Synopsis:
ive high school friends, bonded by an oath to protect each other no matter what.
On a camping trip in the middle of the forest, they find something extraordinary: a mysterious staircase to nowhere
One friend walks up – but never comes back down.
Now twenty years later, the staircase has reappeared, and the friends return to find the lost boy – and what lies beyond the staircase in the woods…
Review:
There’s a reliably unsettling formula in horror that continues to delight me. You take an estranged group of friends, bound together by some shared trauma, preferably by way of some inexplicable terror (killer clowns, missing kids, so on and so forth) and get the band back together decades later. Stephen King does it in “It,” Ronald Malfi does it in “Small Town Horror,” Shaun Hamill does it with “The Dissonance, and now, Chuck Wendig does it with “The Staircase in The Woods.” I don’t want you to think for a second though that Wendig’s latest is pastiche or homage by any definition. He adds into the equation: mythic Americana folk horror, unsettling domestic surrealism, and one of the most expansive, impressive and hungry haunted houses I’ve ever had the deep displeasure of reading about. “House of Leaves,” meets “Monsters Inc,” meets creepypasta in this high-octane, big-concept story of friendship, guilt and trauma, which simultaneously reads like a whispered camp-fire tale and modern gothic epic. My utmost thanks to Del Rey UK for my ARC copy, you can enter the woods yourself from April 29th- just make sure you can find your way back out.
We begin in familiar yet fertile horror territory. We follow five teenage protagonists with teenage problems: Nick, Lauren (Lore), Hamish, Owen and Matty. The group have their cracks, love triangles, drink and drugs, and the usual suffocation of small towns, but are held together by the glue of the covenant, which was formed in the face of a group of bullies. Here’s where things get weird. The group wander into the woods one night, and come across the titular staircase. No ruins surround it, it’s just there… and Matty goes up it. When he reaches the top, he disappears. Things are a little more grave than the broken rib he may have sustained had he fallen off and landed on the other side, because he’s actually, literally vanished. And he doesn’t come back. Twenty six years on, the group aren’t friends so much as they are acquaintances, and some of the remaining four have moved on more than others. What’s for certain though is that each of them were there the night that Matty vanished, and none of them have quite come to terms with the staircase in the woods.

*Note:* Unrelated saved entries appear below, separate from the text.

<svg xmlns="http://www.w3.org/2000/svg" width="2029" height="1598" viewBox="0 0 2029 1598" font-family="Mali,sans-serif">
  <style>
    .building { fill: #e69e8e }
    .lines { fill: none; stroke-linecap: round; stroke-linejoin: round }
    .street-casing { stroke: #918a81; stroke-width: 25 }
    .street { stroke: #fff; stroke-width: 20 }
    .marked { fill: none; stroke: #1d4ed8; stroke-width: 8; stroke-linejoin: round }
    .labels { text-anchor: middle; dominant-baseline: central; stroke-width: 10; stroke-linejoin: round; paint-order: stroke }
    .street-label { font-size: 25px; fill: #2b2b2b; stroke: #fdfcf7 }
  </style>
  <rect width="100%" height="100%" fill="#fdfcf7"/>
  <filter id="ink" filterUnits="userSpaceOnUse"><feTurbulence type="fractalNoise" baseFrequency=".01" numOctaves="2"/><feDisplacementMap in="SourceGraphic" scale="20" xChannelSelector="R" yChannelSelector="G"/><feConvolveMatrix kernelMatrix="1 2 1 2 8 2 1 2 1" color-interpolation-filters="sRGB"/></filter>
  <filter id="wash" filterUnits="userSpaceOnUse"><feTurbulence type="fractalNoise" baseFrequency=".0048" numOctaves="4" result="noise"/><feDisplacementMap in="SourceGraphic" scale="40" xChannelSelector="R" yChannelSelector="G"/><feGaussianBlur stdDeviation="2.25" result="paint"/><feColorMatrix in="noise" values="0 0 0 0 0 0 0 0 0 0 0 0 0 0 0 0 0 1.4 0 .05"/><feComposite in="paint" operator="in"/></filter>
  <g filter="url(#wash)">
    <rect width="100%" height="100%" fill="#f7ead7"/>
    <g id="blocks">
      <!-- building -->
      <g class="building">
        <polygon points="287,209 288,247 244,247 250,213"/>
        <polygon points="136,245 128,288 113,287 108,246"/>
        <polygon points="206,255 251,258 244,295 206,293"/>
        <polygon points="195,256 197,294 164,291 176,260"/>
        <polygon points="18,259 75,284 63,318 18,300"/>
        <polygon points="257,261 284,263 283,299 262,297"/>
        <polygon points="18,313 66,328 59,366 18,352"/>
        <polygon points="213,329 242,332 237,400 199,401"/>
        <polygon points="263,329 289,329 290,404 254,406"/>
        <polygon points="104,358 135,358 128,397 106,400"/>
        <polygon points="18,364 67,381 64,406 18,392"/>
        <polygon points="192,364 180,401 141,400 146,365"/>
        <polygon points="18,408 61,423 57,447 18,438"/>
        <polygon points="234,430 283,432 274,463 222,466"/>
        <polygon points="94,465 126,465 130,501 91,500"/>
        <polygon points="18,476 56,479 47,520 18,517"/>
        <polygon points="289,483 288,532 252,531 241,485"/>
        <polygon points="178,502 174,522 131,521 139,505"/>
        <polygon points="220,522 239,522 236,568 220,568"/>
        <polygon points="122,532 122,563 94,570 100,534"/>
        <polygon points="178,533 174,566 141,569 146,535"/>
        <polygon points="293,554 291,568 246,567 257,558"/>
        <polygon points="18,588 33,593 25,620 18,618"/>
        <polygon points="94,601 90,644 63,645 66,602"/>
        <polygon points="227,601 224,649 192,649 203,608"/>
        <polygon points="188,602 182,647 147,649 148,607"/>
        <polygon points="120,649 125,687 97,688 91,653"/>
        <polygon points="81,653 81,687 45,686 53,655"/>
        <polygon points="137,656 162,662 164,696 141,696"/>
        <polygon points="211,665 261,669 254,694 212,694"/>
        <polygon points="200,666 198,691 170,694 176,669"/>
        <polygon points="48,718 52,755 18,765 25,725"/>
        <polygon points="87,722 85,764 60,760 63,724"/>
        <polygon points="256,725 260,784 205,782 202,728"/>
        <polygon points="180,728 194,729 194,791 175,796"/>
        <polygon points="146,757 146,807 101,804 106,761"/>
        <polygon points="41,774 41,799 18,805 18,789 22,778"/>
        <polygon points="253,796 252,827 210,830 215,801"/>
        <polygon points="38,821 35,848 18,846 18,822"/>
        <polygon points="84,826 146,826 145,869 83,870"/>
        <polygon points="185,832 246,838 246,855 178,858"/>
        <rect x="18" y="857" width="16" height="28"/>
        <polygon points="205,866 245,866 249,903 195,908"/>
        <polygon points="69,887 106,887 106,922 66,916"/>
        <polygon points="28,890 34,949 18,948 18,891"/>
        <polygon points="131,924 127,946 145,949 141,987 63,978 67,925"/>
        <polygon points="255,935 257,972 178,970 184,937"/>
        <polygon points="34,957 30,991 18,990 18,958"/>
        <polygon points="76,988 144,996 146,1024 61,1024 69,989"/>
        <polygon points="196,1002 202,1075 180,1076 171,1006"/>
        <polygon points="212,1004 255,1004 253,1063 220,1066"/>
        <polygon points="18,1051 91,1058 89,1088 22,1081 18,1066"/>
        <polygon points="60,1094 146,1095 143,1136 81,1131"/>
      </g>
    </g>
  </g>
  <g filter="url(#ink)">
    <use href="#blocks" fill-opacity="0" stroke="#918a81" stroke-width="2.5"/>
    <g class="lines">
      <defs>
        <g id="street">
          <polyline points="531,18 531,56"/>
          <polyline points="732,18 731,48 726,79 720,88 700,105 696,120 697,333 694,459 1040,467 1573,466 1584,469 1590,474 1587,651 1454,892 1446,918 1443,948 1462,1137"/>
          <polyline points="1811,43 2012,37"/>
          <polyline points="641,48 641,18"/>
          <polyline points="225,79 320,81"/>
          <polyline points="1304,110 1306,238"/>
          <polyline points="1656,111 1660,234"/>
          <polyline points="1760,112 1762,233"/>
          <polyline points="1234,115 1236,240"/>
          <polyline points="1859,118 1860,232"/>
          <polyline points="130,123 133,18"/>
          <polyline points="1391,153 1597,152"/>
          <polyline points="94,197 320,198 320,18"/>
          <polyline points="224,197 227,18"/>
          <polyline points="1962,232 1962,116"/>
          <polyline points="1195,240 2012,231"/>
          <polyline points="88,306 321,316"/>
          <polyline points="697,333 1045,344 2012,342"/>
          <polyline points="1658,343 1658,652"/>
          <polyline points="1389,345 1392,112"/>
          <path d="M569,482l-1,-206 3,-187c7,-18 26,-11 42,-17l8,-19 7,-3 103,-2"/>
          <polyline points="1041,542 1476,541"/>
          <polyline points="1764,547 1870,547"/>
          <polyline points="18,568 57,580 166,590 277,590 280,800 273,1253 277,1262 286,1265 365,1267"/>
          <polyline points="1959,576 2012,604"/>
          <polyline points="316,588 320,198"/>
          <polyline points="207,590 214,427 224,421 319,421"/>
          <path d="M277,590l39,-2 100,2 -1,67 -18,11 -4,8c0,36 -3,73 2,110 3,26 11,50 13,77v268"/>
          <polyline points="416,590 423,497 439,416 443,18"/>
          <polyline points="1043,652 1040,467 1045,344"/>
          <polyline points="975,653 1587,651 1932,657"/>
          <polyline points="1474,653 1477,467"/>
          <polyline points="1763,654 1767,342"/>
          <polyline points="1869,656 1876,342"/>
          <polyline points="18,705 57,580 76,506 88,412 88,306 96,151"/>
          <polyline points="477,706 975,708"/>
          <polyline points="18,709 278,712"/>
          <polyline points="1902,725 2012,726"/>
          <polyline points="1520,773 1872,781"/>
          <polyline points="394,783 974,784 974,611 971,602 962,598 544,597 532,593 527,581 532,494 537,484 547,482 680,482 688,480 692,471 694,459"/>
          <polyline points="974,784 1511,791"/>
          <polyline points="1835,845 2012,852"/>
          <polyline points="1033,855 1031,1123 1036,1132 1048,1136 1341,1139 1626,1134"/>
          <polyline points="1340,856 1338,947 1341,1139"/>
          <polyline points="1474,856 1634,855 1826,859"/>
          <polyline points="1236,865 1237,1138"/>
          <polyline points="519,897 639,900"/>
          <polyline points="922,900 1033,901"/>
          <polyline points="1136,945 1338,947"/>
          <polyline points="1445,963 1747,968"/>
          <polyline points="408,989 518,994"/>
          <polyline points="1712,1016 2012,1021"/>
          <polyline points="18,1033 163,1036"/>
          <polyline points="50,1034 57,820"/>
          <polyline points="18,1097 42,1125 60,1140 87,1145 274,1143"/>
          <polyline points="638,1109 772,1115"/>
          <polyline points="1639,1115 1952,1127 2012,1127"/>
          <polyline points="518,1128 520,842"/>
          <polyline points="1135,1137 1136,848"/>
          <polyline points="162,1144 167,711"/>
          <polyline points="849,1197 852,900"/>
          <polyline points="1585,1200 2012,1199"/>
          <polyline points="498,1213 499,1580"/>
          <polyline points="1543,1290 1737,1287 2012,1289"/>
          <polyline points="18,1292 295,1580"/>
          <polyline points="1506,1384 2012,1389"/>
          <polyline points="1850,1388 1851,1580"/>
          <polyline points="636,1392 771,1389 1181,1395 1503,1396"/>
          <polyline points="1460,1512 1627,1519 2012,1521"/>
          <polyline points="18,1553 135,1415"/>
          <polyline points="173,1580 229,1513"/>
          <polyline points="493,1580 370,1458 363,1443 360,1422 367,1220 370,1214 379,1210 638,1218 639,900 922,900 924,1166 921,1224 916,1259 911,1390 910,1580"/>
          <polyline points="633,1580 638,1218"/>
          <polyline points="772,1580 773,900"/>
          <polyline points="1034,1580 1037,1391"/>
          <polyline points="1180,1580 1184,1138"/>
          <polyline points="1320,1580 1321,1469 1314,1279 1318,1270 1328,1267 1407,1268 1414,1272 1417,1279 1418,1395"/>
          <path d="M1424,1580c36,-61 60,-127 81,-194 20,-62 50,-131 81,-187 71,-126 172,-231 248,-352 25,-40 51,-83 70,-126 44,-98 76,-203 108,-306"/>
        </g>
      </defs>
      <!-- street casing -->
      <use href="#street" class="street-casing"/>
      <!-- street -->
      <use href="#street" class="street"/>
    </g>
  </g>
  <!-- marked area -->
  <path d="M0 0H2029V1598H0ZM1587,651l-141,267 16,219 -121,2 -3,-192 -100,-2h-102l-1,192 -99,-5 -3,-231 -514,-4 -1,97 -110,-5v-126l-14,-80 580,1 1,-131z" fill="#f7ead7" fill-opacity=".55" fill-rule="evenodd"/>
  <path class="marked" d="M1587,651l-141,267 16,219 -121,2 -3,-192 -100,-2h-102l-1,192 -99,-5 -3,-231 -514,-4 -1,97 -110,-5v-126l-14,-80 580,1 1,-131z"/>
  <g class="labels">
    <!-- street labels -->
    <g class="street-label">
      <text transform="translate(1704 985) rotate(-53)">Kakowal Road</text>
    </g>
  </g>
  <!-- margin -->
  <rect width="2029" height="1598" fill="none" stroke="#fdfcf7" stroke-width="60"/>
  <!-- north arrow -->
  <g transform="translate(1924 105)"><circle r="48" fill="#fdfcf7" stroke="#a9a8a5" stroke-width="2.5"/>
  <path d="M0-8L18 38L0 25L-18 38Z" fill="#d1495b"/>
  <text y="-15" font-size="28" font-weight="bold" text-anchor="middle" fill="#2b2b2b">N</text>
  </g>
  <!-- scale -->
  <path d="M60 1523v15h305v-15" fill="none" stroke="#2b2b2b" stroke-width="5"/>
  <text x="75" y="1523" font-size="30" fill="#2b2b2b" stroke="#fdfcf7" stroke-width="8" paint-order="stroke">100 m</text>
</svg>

What makes the book so compelling, beyond its short, sharp chapters (I read the bulk of this book with the caveat it would be “Just one more chapter,”) and some genuinely pants-darkening horror, is its clear-eyed examination of trauma, and how it calcifies into character. How it seeps into our foundations and when unresolved can harden into something indistinguishable from identity. The covenant are not brought back together again on the basis of a noble rescue mission or selfless quest. We follow broken adults, lugging baggage of guilt and grief and shame, united not by camaraderie, or even friendship, but damage. Wendig grounds even the most supernatural horror in very human stakes: Can people really change?
The staircase itself may be a gorgeous and eerie centrepiece, but in my opinion the characters, and the messy tangle of emotions they bring with them are the stars of the show. The stale romance, bitter jealousy, the sharp edges of resentment that are only slightly dulled by time, amidst rekindling friendship, moments of nostalgia that are both soft and comforting and sharp and painful. It’s authentic.
A book packed with horror, but with heart to match, “The Staircase In The Woods,” is Wendig’s darkest yet. A story about broken people, splintered friendships, and, well, a staircase in the woods, my nightmare tank is fully refuelled, and the child who used to scroll r/nosleep under the covers is nourished.